The second approach, that of ManySat is to start the same solver with the same problem multiple times, but use different restart heuristics to solve the problem. Since modern DPLL-based SAT solvers use randomised algorithms, this helps to reduce the expected time to solve an instance. Also, the solvers share short clauses with one another to work in a more collaborative manner. However, I believe that given the distribution of the solving time of a problem with a given solver, even if more instances of it are launched (each with a random seed and different restart strategy), the minimum solving time of all launched solvers will not be as small as one would hope. It is extremely rare that a difficult instance can be solved in under e.g. 1 minute if the average time to solve it is 1000 minutes. So, if we were to launch 1000 solver instances, probably none would finish before 2-300 minutes. Of course I am not counting the effect of shared learnt clauses here, but I am not very convinced about them. Apparently, activity-based learnt clause sharing (instead of size-based) is more effective than size-based (see this), and ManySat shares them according to the size.

So, if all else fails, what is there left to do? Well, I bought the OpenMP book to find out. I wish to implement the idea of distributing clauses to different threads, thus distributing the BCP (Boolean Constraint Propagation) load. However, multi-threading can only go so far, so MPI will eventually need to be used, along with multiple instances of the solver on the same physical CPU, the way ManySAT is doing it — though I will try to implement some form of clause-sharing. The good thing is, that implementing MPI will also bring the possibility of running a problem instance on a huge cluster, something I am really looking forward to.

EDITED TO ADD (16/07/2010): I just realised that MiraXT does quite a number of things that I wish to implement into CryptoMiniSat.

Social coding

I saw a talk by Ed Catmull on the problems Pixar had in their early days. The talk is very interesting, and I recommend it. What caught me, is that at Pixar they had a “brain trust”, a certain group of people who could express their new ideas to one another without fear of backlash.

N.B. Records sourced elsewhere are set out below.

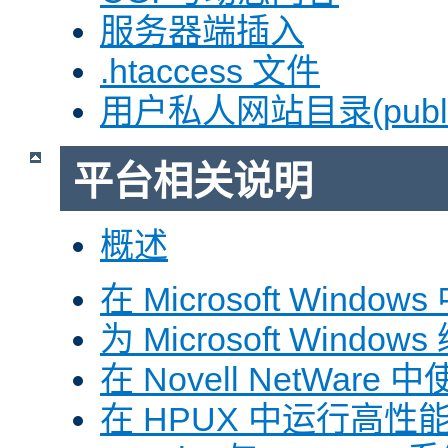
服务器端插入
.htaccess 文件
用户私人网站目录(public
平台相关说明
概述
在 Microsoft Window
为 Microsoft Windows
在 Novell NetWare 中
在 HPUX 中运行高性能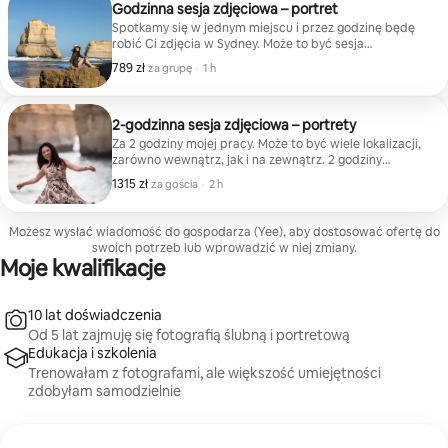
Godzinna sesja zdjęciowa – portret
Spotkamy się w jednym miejscu i przez godzinę będę
robić Ci zdjęcia w Sydney. Może to być sesja
portretowa dla jednej osoby lub rodziny albo sesja
789 zł
789 zł za grupę
,
za grupę
·
1 h
w lokalizacji takiej jak Circular Quay. Z przyjemnością
polecę Ci tę lokalizację, jeśli chcesz. Pracuje dla Sesja
portretowa w przyjemnym hotelu dla jednej osoby,
przyjaciół lub rodziny Świąteczna sesja zdjęciowa
2-godzinna sesja zdjęciowa – portrety
w lokalizacji takiej jak Opera
Za 2 godziny mojej pracy. Może to być wiele lokalizacji,
zarówno wewnątrz, jak i na zewnątrz. 2 godziny
obejmują czas dojazdu. Wszystkie zdjęcia zostaną
1315 zł
1315 zł za gościa
,
za gościa
·
2 h
zwrócone bez edycji.
Możesz wysłać wiadomość do gospodarza (Yee), aby dostosować ofertę do
swoich potrzeb lub wprowadzić w niej zmiany.
Moje kwalifikacje
10 lat doświadczenia
Od 5 lat zajmuję się fotografią ślubną i portretową
Edukacja i szkolenia
Trenowałam z fotografami, ale większość umiejętności
zdobyłam samodzielnie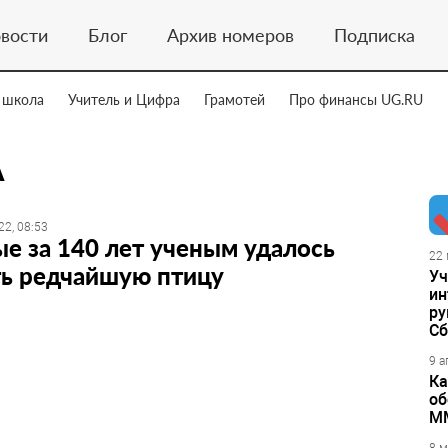
вости
Блог
Архив номеров
Подписка
 школа
Учитель и Цифра
Грамотей
Про финансы UG.RU
А
22, 08:53
е за 140 лет ученым удалось
22 
ть редчайшую птицу
Уч
ин
ру
Сб
9 а
Ка
об
М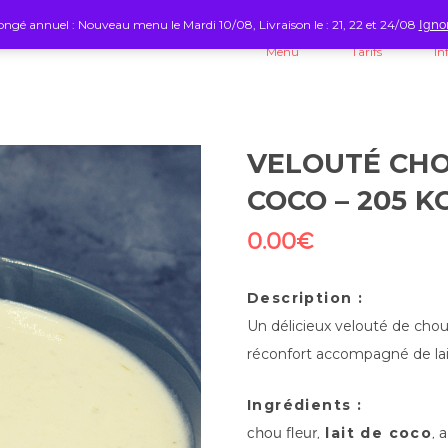
ngé annuel : Nouveau menu le Mardi 10/08, Livraison le : 21, 22 et 24/08
Igno
Menu
Tarifs
In
VELOUTÉ CHO
COCO – 205 K
0.00
€
Description :
Un délicieux velouté de chou
réconfort accompagné de lai
Ingrédients :
chou fleur,
lait de coco
, 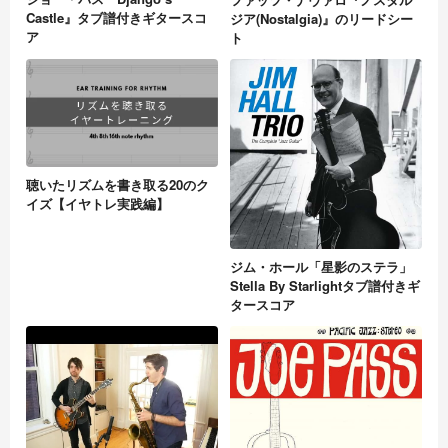
Castle』タブ譜付きギタースコ
ジア(Nostalgia)』のリードシー
ア
ト
聴いたリズムを書き取る20のク
イズ【イヤトレ実践編】
ジム・ホール「星影のステラ」
Stella By Starlightタブ譜付きギ
タースコア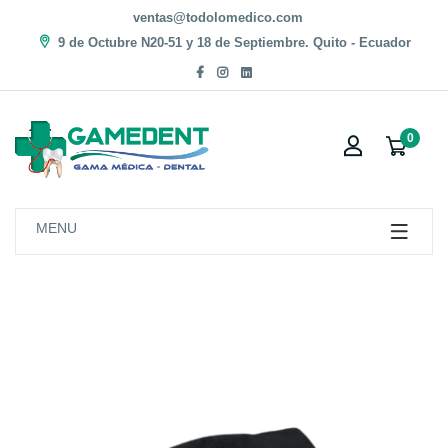
ventas@todolomedico.com
9 de Octubre N20-51 y 18 de Septiembre. Quito - Ecuador
0
MENU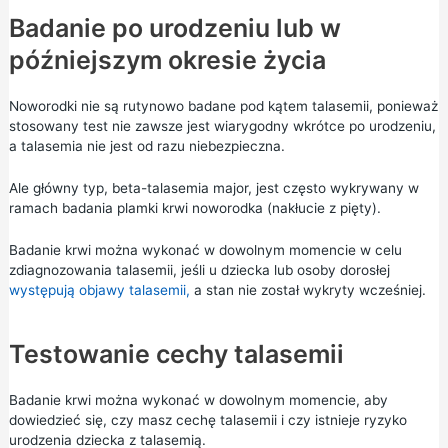
Badanie po urodzeniu lub w
późniejszym okresie życia
Noworodki nie są rutynowo badane pod kątem talasemii, ponieważ
stosowany test nie zawsze jest wiarygodny wkrótce po urodzeniu,
a talasemia nie jest od razu niebezpieczna.
Ale główny typ, beta-talasemia major, jest często wykrywany w
ramach
badania plamki krwi noworodka
(nakłucie z pięty).
Badanie krwi można wykonać w dowolnym momencie w celu
zdiagnozowania talasemii, jeśli u dziecka lub osoby dorosłej
występują objawy talasemii,
a stan nie został wykryty wcześniej.
Testowanie cechy talasemii
Badanie krwi można wykonać w dowolnym momencie, aby
dowiedzieć się, czy masz cechę talasemii i czy istnieje ryzyko
urodzenia dziecka z talasemią.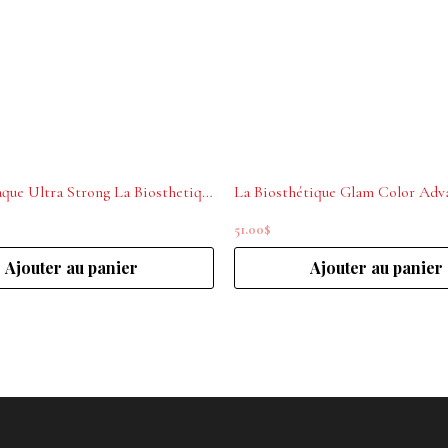
Formule Laque Ultra Strong La Biosthetique 300 ml
51.00
$
Ajouter au panier
Ajouter au panier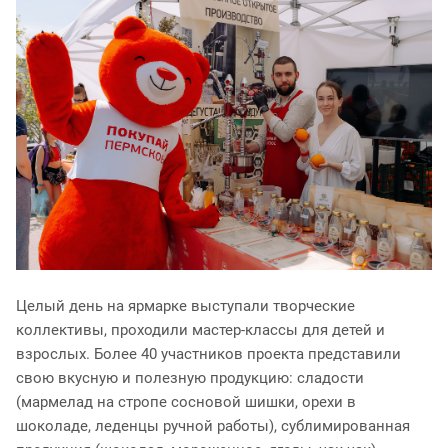
Целый день на ярмарке выступали творческие
коллективы, проходили мастер-классы для детей и
взрослых. Более 40 участников проекта представили
свою вкусную и полезную продукцию: сладости
(мармелад на стропе сосновой шишки, орехи в
шоколаде, леденцы ручной работы), сублимированная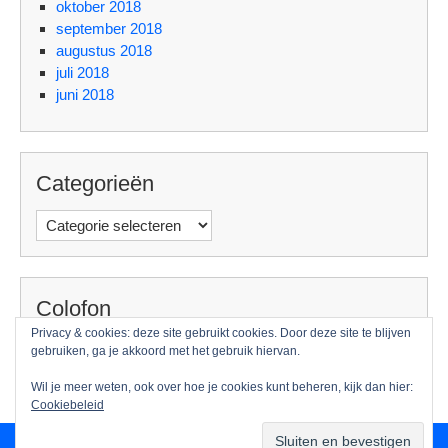
oktober 2018
september 2018
augustus 2018
juli 2018
juni 2018
Categorieën
Categorieën
Colofon
Privacy & cookies: deze site gebruikt cookies. Door deze site te blijven
Foto: Guido Benschop
gebruiken, ga je akkoord met het gebruik hiervan.
Wil je meer weten, ook over hoe je cookies kunt beheren, kijk dan hier:
Cookiebeleid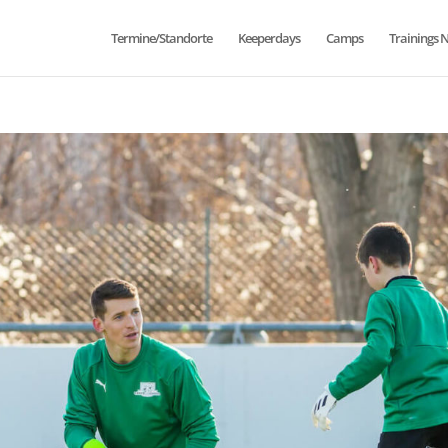
Termine/Standorte
Keeperdays
Camps
Trainings 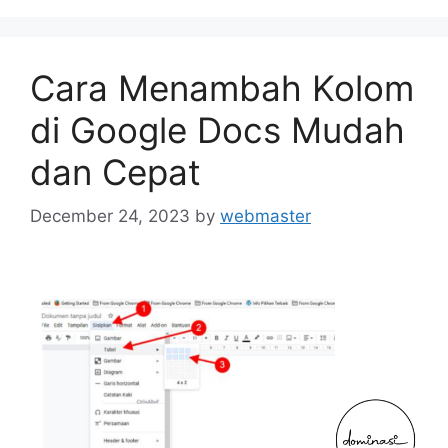
Cara Menambah Kolom
di Google Docs Mudah
dan Cepat
December 24, 2023
by
webmaster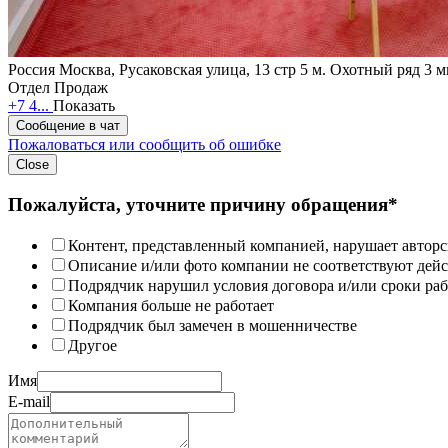
Россия
Москва, Русаковская улица, 13 стр 5
м. Охотный ряд 3 
Отдел Продаж
+7 4...
Показать
Сообщение в чат
Пожаловаться или сообщить об ошибке
Close
Пожалуйста, уточните причину обращения*
Контент, представленный компанией, нарушает авторс
Описание и/или фото компании не соответствуют дей
Подрядчик нарушил условия договора и/или сроки раб
Компания больше не работает
Подрядчик был замечен в мошенничестве
Другое
Имя
E-mail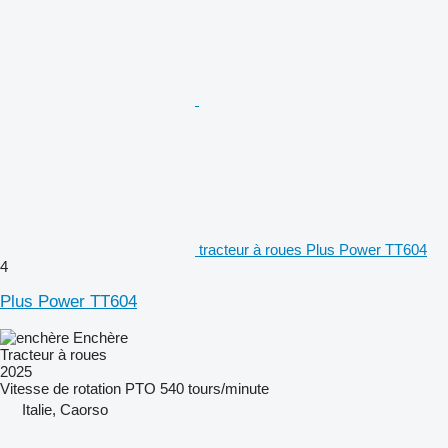
tracteur à roues Plus Power TT604
4
Plus Power TT604
Enchère
Tracteur à roues
2025
Vitesse de rotation PTO
540 tours/minute
Italie, Caorso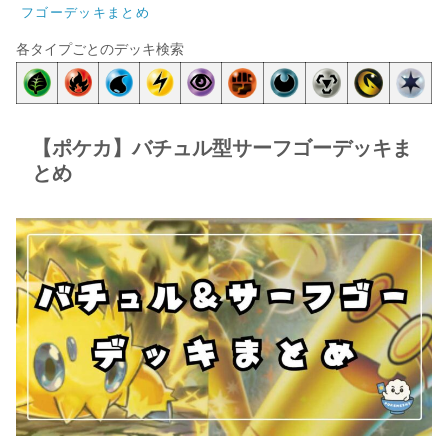
フゴーデッキまとめ
各タイプごとのデッキ検索
【ポケカ】バチュル型サーフゴーデッキま
とめ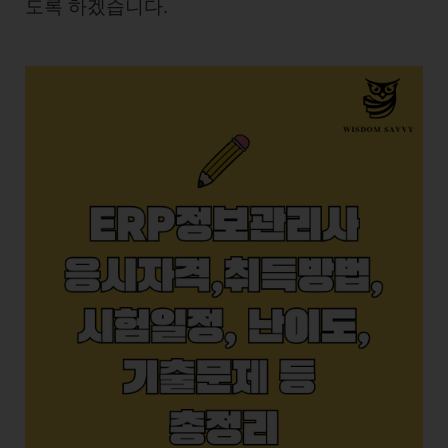
도록 하겠습니다.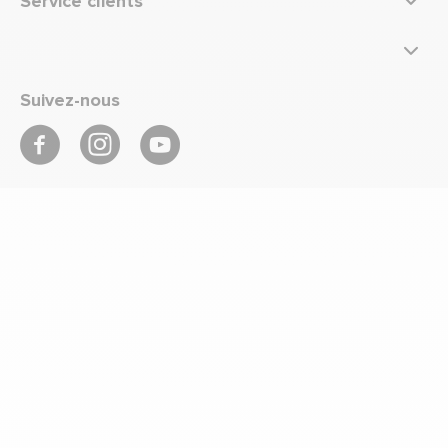
Service clients
Suivez-nous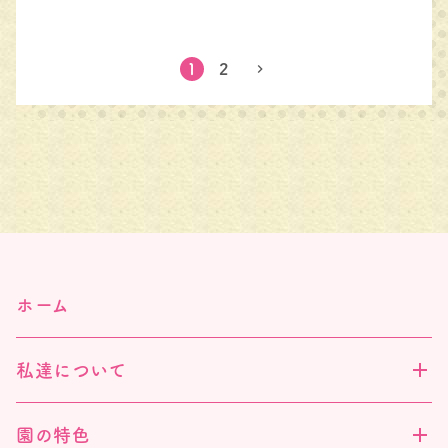
1
2
chevron_right
ホーム
私達について
園の特色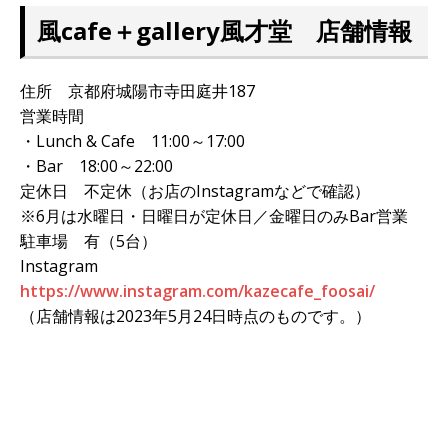
風cafe＋gallery風才堂 店舗情報
住所 京都府城陽市寺田庭井187
営業時間
・Lunch & Cafe 11:00～17:00
・Bar 18:00～22:00
定休日 不定休（お店のInstagramなどで確認）
※6月は水曜日・日曜日が定休日／金曜日のみBar営業
駐車場 有（5台）
Instagram
https://www.instagram.com/kazecafe_foosai/
（店舗情報は2023年5月24日時点のものです。）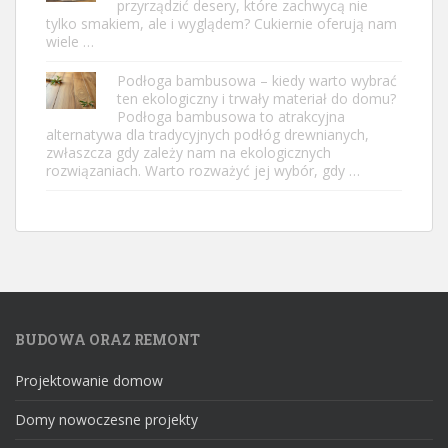
przyrządzić desery, które zachwycą nie
tylko smakiem, ale i wyglądem? Cukiernie oferują nam
wiele …
Podłoga bambusowa – kiedy warto wybrać
ten ekologiczny i trwały materiał do domu?
Podłoga bambusowa to atrakcyjna
alternatywa dla tradycyjnych podłóg drewnianych,
zwłaszcza gdy zależy nam na ekologicznych
rozwiązaniach. Warto rozważyć jej wybór, gdy …
BUDOWA ORAZ REMONT
Projektowanie domow
Domy nowoczesne projekty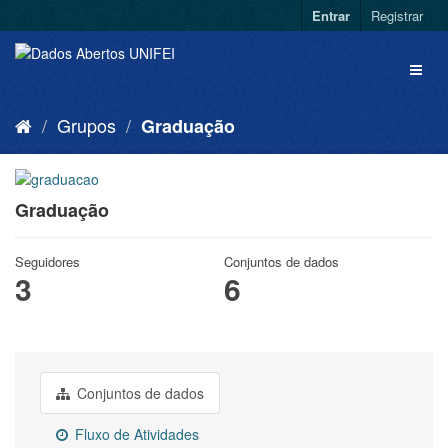
Entrar
Registrar
Grupos
Graduação
Graduação
Seguidores
Conjuntos de dados
3
6
Conjuntos de dados
Fluxo de Atividades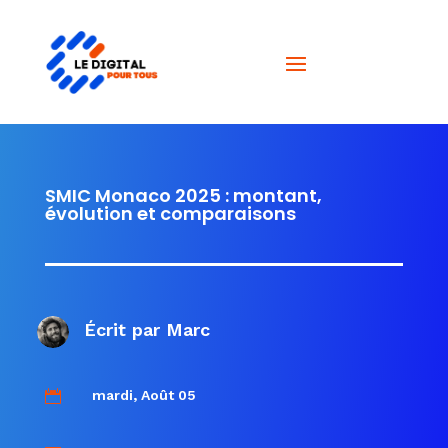
SMIC Monaco 2025 : montant,
évolution et comparaisons
Écrit par
Marc
mardi, Août 05
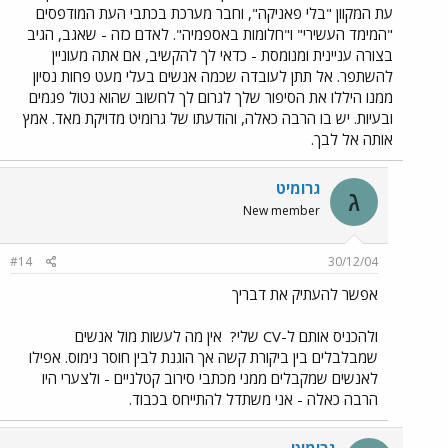
עת המקוון "בלי פאניקה", וחבר מערכת בכתבי העת המודפסים
"המימד העשירי" ו"חלומות באספמיה". לאדם כזה - שאגב, הגיב
בצורה עניינית ומנומסת - כדאי לך להקשיב, אם אתה מעוניין
להשתפר. אל תתן לעובדה שכמה אנשים בעלי מעט פחות נסיון
ממנו היללו את הסיפור שלך לגרום לך לחשוב שהוא נטול פגמים
ובעיות. יש בו הרבה כאלה, והודעתו של גרומיט מדויקת מאד. אמץ
אותה אל לבך.
גרומיט
ג
New member
#14
30/12/04
אפשר להעתיק את דבריך
ולהכניס אותם ל-CV שלי?
אין מה לעשות מול אנשים
שמבלבלים בין ביקורת קשה אך הוגנת לבין חוסר נימוס. אפילו
לאנשים שמקבלים ממני מכתבי סירוב קטלניים - ולצערי היו
הרבה כאלה - אני משתדל להתייחס בכבוד.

This is actually very difficult to achieve, since early implementations of ideas are always “childish”, lack maturity, and are therefore not considered good enough to be shared with others. However, if you don’t share the idea with the others early, then you will get feedback too late, when you have already invested a lot of time into it. Criticism at this late stage hurts more and what is worse, it might make you so uncomfortable, that you might abandon the idea altogether.

The trick is to get a set of people to trust each other well enough to share not-yet mature ideas with one another in the early stage, so that criticism can help everyone get their ideas right from the start. Establishing this trust is very difficult. I started to understand what Ed Catmull was talking about while working with the STP team. The earlier I seemed to share my ideas, the better they got. For instance, CryptoMiniSat was originally never meant to be used as a library. However, once they (mostly Vijay Ganesh) helped me debug the code, it was much easier to get things “right”. I also met Laurent Simon last year for half a day, and he gave me the idea of using Grid’5000 to test the performance of CryptoMiniSat. Without these early steering ideas, I would have never been able to get CryptoMiniSat to where it is today.